I made the “early service” this morning. I saw for myself, the birth of the day. It was nothing short of grand. . .and it never fails to stir my heart. For me, the sunrise is a holy time. I feel like I have been to “the Church in the Wildwood”, as I sang of in my youth, when I see the first light of day.
When my grandmother lived here, she would laugh when I walked in, from attending the “morning service. I would come in the kitchen saying things like “I am going to wash the curtains, and paint a garden bench, then I will make a cake . .” and on and on I would go, as I was just so full of hope for the day. I have not changed much, since my grandmother passed. I still have my lofty notions, in the early morning. . .and today is no exception.
After the Early Service
My friend, of almost thirty years, Janet was hosting a gathering this morning. We listened to a presenter talk about essential oils. Another dear friend, Rae went too. I have known Rae as long as I have Janet, and so for me, it was an especially happy occasion. I met two ladies, that read the Rabbitpatch Diary- their names were Judy and Jenny, a delightful mother and daughter. They hugged me and about made me cry. It was “the icing on my cake”. After the presentation, we had conversations about living simply and ways to be kind to the earth, as we traipse about in our lives. It was all quite interesting – and appealing to me. The earth is everybodys’ mother, after all.
I am not sure if it was the energizing peppermint oil or “keeping good company”, but I came home and started mowing . There was a cool breeze blowing , so much that a few yellow and sometimes red, leaves came unfastened from the trees in the young woods. Also in the air, were butterflies. They seem to love the loosestrife, that is blooming. I saw the first blooms of the ageratum, also known as “floss flower” . If fairies grew flowers, it would be the periwinkle ageratum. The stalwart phlox blooms now -and will til frost. . .and the lantanas are full of little multi colored clusters. They may be my favorite. One single ginger lily has opened and others are promising to follow suit. My affection for the fragrant lily is unwavering after a decade, now. Beauty berry is claiming a fair share of the woodland. Not one rabbit should go to bed hungry because of that. They can also eat fallen grapes, as this year the vines are full. The hours passed sweetly as no matter the direction, I glanced, there was something beautiful to behold. . .some picture to tuck in my heart, for a cold night in January.
Tomorrow, for the first time in a while, I am having Sunday dinner. I have a pork roast thawing now and plan to have stringbeans and potato salad. I will fry cornbread as thin as I can make it, and Mama is bringing an apple pie. Just the prospect of it, makes my heart well up in gratitude. Few things in life are more satisfying for me, than loved ones gathered around a table, sharing a bountiful meal.

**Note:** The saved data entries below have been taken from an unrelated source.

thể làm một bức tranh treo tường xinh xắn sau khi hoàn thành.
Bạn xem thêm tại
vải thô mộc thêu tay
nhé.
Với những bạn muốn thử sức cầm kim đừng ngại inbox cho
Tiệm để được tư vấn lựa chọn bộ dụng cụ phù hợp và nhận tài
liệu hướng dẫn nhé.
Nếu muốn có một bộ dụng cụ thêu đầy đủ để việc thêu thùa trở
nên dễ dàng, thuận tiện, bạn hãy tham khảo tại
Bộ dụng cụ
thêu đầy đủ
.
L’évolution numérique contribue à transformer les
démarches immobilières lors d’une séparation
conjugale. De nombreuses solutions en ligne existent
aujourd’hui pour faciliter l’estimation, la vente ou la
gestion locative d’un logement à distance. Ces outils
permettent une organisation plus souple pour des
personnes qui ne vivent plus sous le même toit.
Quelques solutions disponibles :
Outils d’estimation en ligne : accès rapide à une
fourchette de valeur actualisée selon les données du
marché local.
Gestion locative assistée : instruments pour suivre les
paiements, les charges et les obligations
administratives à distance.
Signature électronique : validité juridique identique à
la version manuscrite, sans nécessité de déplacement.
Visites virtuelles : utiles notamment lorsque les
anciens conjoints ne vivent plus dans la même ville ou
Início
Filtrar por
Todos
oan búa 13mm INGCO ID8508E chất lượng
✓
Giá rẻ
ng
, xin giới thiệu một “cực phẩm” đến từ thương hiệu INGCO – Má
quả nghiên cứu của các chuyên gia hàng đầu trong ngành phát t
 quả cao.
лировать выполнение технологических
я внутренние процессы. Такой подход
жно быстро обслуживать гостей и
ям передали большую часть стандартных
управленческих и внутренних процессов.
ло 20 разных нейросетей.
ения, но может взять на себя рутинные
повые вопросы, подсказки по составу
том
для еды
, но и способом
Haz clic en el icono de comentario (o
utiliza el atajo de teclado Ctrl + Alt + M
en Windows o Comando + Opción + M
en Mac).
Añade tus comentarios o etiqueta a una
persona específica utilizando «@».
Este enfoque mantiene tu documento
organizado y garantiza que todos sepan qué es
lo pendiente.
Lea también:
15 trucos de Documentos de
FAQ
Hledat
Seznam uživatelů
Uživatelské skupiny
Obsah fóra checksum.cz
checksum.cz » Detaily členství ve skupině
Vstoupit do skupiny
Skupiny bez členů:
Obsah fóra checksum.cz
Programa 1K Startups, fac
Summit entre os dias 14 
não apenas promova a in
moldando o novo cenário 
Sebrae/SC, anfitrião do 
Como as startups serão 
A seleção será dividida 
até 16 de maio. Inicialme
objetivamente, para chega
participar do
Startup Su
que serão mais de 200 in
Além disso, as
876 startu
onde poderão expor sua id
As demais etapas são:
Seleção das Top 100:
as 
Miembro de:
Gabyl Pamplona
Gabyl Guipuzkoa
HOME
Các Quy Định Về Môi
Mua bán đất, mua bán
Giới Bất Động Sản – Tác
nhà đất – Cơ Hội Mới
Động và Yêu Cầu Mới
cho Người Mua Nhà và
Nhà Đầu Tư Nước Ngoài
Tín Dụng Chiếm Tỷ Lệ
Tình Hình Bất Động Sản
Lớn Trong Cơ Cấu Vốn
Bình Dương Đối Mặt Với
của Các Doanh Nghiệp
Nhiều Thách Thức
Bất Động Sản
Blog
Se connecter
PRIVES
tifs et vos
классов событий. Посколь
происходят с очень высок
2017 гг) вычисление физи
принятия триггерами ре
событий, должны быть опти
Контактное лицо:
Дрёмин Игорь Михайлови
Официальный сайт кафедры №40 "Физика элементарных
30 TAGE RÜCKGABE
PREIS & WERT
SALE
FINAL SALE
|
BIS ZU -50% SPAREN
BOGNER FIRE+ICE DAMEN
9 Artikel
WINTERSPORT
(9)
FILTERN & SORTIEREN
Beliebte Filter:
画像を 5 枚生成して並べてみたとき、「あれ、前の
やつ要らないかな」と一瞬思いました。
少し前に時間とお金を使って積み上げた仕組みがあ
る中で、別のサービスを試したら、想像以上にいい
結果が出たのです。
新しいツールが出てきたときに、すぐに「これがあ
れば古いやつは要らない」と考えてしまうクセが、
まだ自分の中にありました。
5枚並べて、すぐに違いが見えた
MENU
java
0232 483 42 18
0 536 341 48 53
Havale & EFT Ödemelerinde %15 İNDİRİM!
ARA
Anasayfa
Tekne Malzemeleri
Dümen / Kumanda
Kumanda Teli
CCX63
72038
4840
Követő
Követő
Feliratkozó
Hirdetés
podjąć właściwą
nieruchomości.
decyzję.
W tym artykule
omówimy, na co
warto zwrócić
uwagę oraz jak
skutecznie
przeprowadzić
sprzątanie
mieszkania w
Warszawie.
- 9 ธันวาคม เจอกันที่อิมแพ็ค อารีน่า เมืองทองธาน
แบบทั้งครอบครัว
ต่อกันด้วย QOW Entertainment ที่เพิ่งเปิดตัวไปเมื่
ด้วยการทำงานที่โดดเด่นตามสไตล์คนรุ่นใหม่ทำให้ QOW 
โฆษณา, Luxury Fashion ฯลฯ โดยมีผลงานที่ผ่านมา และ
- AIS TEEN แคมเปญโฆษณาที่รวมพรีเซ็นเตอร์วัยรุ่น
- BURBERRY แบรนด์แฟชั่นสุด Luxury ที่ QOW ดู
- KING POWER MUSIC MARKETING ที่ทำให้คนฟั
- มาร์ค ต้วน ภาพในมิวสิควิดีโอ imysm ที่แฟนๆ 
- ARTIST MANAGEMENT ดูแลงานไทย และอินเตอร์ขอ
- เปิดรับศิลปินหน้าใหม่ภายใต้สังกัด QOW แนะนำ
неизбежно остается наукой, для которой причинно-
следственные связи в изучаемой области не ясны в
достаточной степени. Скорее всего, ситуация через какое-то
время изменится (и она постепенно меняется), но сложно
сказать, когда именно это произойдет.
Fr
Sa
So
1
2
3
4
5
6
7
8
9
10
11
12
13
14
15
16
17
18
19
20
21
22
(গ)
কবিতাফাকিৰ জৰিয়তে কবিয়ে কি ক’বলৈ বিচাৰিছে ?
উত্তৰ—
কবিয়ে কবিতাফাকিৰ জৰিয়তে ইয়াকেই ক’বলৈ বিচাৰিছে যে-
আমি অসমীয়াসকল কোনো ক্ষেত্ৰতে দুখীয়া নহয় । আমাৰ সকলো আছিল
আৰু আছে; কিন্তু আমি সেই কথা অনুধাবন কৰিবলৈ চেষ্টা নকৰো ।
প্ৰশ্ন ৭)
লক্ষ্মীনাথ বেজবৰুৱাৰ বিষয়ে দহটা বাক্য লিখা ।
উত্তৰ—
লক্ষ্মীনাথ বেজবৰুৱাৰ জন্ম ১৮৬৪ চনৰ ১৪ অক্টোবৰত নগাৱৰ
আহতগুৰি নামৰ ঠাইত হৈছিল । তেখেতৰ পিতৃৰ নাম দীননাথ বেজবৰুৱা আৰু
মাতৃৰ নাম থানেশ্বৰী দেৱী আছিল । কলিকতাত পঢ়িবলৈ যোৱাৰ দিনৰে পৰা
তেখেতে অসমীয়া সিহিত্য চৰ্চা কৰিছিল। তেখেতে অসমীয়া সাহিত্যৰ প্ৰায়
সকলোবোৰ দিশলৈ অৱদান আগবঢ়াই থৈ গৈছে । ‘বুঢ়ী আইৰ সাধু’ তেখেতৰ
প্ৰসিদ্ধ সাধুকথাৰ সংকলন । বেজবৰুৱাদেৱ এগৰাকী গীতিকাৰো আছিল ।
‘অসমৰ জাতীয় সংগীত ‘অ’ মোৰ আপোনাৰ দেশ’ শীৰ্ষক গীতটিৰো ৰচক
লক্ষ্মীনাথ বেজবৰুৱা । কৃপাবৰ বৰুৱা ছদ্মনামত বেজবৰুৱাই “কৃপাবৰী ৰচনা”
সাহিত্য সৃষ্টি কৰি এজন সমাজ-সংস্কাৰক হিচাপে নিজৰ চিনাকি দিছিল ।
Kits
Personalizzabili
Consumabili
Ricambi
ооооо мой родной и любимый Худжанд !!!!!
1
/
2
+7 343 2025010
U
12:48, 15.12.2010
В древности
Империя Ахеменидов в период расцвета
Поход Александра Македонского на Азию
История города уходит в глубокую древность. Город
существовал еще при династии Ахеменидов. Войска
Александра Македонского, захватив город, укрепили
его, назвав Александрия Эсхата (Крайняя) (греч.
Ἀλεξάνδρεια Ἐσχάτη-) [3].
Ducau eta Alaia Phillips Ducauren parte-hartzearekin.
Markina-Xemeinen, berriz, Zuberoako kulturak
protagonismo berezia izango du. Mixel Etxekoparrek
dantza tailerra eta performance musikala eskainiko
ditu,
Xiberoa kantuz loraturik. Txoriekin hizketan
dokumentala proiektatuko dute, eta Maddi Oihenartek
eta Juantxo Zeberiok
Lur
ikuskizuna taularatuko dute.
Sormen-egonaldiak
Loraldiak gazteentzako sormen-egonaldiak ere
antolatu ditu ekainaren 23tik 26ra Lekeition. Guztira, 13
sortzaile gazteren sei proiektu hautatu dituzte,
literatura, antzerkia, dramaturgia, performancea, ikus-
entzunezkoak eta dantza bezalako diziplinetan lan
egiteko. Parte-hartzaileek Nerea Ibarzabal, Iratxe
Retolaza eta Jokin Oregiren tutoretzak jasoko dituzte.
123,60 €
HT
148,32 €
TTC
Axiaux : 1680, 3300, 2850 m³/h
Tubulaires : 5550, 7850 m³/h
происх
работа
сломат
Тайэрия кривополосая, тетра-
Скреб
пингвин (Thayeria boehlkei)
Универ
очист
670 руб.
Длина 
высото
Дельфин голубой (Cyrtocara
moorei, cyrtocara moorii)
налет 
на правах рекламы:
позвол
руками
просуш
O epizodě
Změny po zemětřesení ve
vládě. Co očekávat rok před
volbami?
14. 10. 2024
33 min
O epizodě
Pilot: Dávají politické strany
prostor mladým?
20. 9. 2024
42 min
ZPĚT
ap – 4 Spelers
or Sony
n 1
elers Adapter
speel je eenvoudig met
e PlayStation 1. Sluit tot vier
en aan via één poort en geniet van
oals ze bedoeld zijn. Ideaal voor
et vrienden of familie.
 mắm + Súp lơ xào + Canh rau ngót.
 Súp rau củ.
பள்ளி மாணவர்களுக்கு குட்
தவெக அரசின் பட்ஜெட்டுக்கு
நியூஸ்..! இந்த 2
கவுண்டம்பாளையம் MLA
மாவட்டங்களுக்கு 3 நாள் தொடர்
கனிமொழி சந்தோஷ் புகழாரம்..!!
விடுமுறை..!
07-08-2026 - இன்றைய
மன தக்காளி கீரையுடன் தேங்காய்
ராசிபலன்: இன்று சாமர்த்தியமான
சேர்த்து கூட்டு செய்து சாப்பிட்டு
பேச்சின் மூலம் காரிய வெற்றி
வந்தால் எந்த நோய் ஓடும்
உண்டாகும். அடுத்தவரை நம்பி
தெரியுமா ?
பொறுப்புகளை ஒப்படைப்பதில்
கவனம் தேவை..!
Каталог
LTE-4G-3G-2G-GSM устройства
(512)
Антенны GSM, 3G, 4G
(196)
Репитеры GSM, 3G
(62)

When late evening fell, I went out, as usual, to say good night. The air was very cool. There were a good many stars out, but you couldn’t see a million. The stars that were out, looked as big as I have ever seen them. The big dipper was right over the barn and the dog stars were over a pine. The pines whispered softly in the breeze and I thought from start to finish, this day had been generous. I lingered longer than usual, listening to the serenade of the wind and trees , and gazing at the masterpiece above me, while the lone ginger lily lent its’ fragrance in the air. I felt like Love was coming at me and through me, from every direction . . and it was beautiful.
Dear Diary, I am glad for woodland flowers and berries . I am glad for friends, old and new. I am glad when the air is full of butterflies and fragrance. I am glad for the whispering pine trees and stars that shine boldly. . .and I am glad to know that a single lily and a few bright stars can change the world.